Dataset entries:
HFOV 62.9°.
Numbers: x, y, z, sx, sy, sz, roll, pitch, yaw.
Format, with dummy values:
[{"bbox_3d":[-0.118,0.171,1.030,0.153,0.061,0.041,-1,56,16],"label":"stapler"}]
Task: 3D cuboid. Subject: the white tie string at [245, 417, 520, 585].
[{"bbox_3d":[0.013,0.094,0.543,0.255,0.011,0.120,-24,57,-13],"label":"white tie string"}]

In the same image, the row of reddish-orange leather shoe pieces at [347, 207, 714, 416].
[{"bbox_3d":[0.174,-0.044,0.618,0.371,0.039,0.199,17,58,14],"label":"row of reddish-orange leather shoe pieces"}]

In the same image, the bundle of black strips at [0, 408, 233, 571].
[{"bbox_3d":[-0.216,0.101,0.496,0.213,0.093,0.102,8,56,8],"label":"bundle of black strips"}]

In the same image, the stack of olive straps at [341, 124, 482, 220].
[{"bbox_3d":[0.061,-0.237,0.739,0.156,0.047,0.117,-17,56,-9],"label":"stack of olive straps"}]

* * *

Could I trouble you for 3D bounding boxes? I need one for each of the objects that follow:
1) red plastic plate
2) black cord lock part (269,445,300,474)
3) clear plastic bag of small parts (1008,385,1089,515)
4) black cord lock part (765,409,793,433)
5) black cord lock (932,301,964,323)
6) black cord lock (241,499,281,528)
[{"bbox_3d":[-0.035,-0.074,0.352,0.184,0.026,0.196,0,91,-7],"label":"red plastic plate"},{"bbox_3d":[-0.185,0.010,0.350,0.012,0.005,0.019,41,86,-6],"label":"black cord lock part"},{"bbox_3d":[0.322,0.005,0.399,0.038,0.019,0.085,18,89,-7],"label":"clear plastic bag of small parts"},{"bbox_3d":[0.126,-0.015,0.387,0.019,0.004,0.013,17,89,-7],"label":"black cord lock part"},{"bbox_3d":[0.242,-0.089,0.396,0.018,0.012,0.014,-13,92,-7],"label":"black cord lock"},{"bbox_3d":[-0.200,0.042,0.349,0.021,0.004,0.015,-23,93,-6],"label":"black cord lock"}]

==

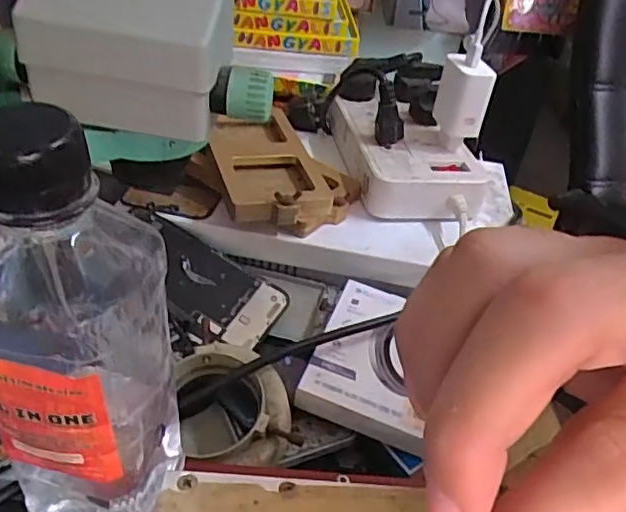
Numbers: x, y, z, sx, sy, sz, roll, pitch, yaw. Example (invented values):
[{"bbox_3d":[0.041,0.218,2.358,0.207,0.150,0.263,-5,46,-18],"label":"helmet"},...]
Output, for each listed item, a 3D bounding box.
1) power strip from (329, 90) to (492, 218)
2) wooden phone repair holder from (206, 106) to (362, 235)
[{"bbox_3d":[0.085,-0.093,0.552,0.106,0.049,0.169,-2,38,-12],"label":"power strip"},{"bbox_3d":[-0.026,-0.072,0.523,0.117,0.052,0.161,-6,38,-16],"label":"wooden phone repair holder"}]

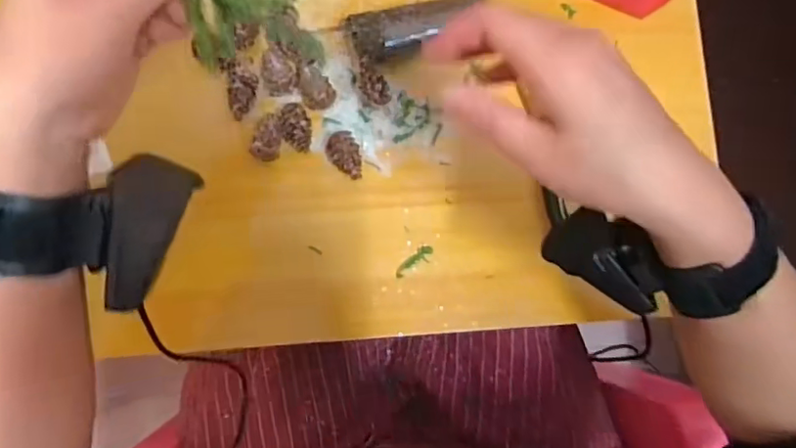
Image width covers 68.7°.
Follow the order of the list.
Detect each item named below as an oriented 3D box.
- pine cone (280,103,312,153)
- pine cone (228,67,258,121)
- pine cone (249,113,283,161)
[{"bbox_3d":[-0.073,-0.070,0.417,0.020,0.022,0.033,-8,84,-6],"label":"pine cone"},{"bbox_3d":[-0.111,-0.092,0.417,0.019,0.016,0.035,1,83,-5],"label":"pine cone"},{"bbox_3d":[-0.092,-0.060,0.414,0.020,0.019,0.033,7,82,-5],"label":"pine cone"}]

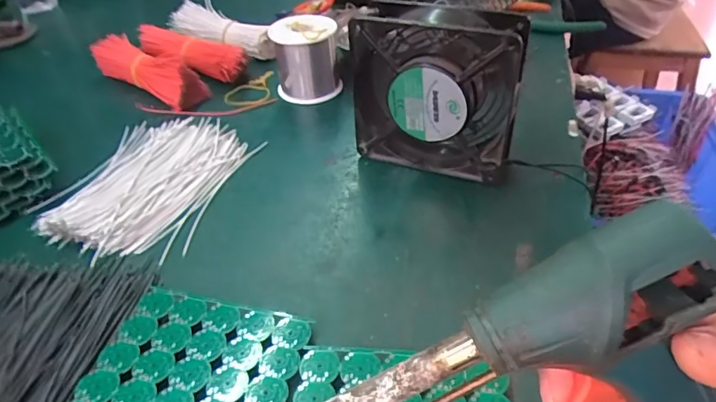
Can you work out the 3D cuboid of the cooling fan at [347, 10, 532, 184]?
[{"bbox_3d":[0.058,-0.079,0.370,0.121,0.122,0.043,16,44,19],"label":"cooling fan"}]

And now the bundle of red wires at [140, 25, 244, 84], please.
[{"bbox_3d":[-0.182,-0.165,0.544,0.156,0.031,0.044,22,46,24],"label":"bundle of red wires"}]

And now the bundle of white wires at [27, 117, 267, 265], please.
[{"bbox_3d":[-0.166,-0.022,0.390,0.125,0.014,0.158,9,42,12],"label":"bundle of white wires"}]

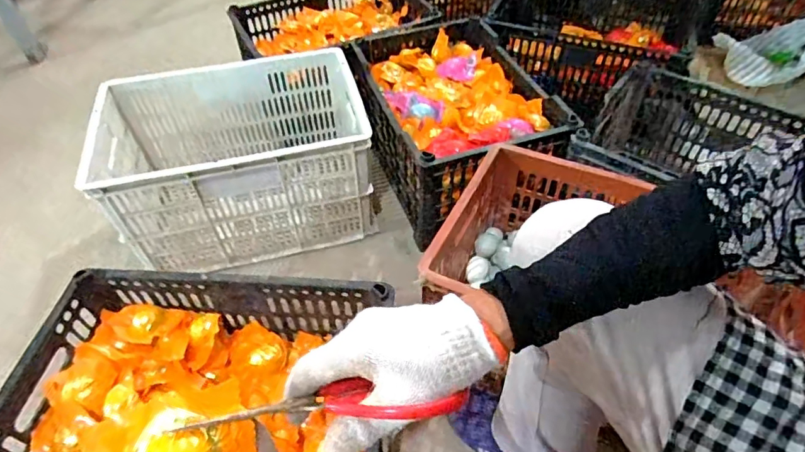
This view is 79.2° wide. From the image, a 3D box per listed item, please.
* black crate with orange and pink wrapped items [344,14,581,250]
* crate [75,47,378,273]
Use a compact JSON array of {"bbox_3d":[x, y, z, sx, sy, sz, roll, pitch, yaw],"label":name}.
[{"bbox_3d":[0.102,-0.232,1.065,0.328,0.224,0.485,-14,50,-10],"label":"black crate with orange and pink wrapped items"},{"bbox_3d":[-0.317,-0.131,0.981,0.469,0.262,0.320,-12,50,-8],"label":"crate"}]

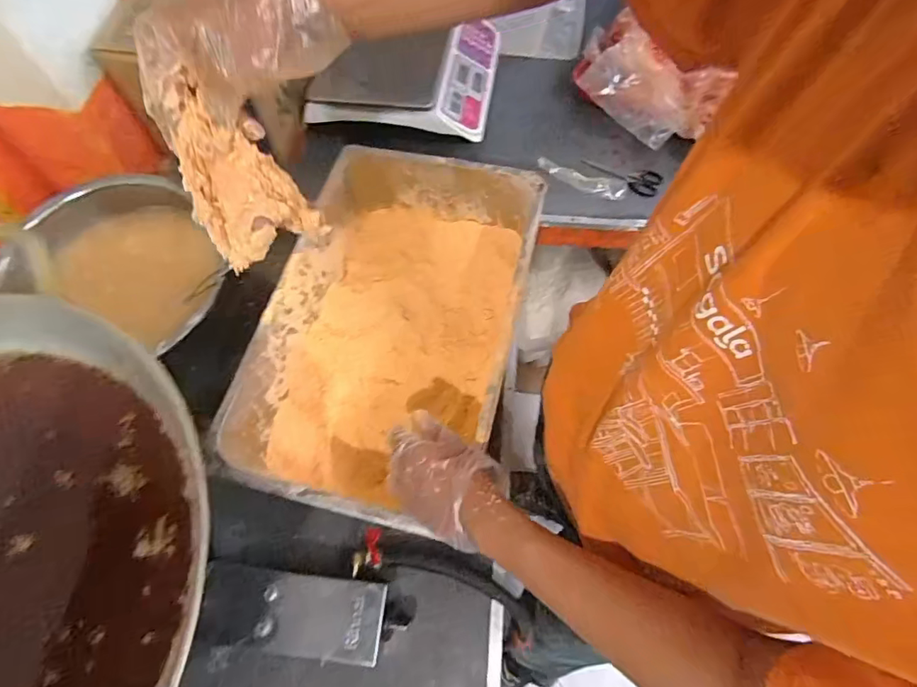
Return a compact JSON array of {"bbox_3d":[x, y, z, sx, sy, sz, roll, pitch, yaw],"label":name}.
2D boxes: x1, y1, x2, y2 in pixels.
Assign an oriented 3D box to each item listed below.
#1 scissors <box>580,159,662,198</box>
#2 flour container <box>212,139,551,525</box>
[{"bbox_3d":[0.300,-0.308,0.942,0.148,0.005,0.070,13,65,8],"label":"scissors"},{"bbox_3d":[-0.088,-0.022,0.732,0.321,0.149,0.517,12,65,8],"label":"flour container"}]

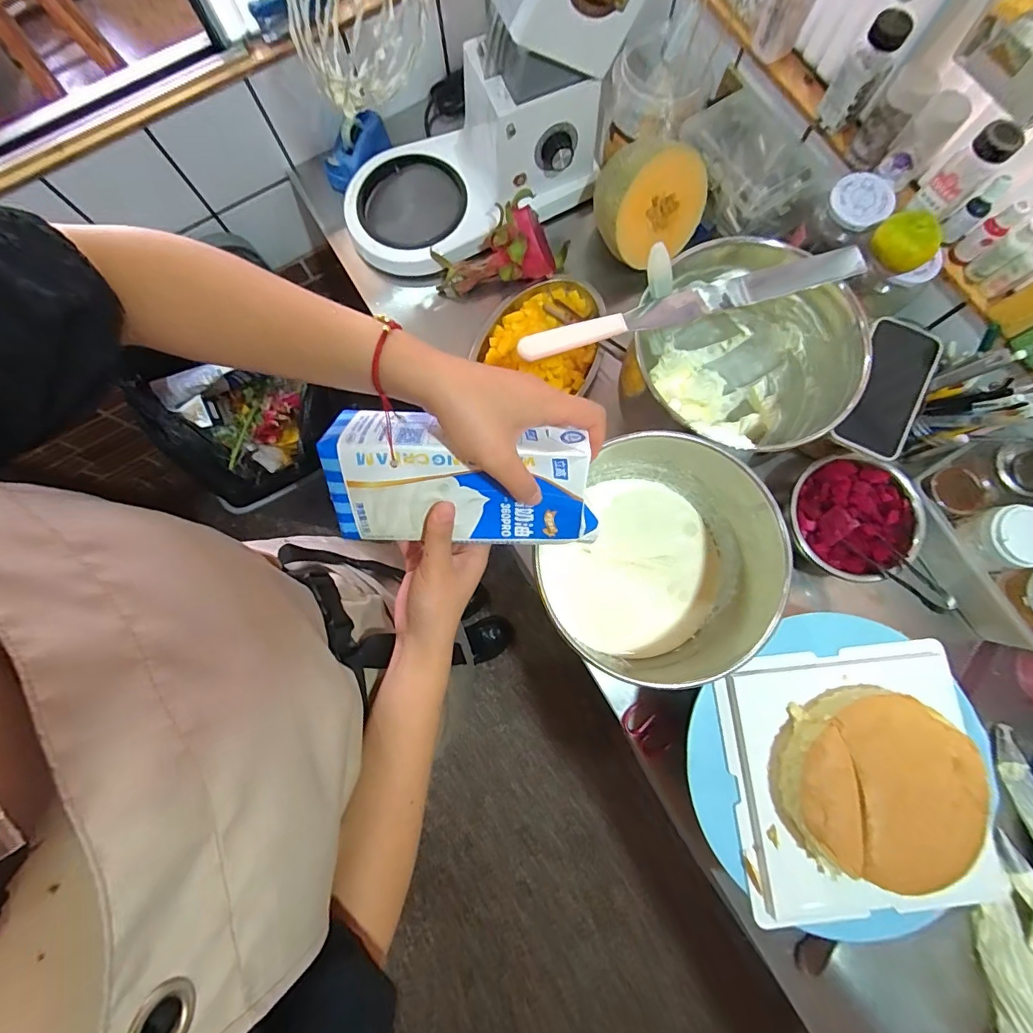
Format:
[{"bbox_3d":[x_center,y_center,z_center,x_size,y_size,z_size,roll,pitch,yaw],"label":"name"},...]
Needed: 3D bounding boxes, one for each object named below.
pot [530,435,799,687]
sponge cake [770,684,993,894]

What the exercise asks: Once the line with "Return a compact" is found above, transcribe each line from it through the line with "sponge cake [770,684,993,894]", exactly, and omit the pictures.

Written reply:
Return a compact JSON array of {"bbox_3d":[x, y, z, sx, sy, sz, roll, pitch, yaw],"label":name}.
2D boxes: x1, y1, x2, y2 in pixels.
Assign an oriented 3D box to each item listed below.
#1 scissors <box>580,159,662,198</box>
#2 flour container <box>212,139,551,525</box>
[{"bbox_3d":[0.300,-0.308,0.942,0.148,0.005,0.070,13,65,8],"label":"scissors"},{"bbox_3d":[-0.088,-0.022,0.732,0.321,0.149,0.517,12,65,8],"label":"flour container"}]

Format:
[{"bbox_3d":[x_center,y_center,z_center,x_size,y_size,z_size,roll,pitch,yaw],"label":"name"},...]
Needed: 3D bounding boxes, one for each object named below.
pot [530,435,799,687]
sponge cake [770,684,993,894]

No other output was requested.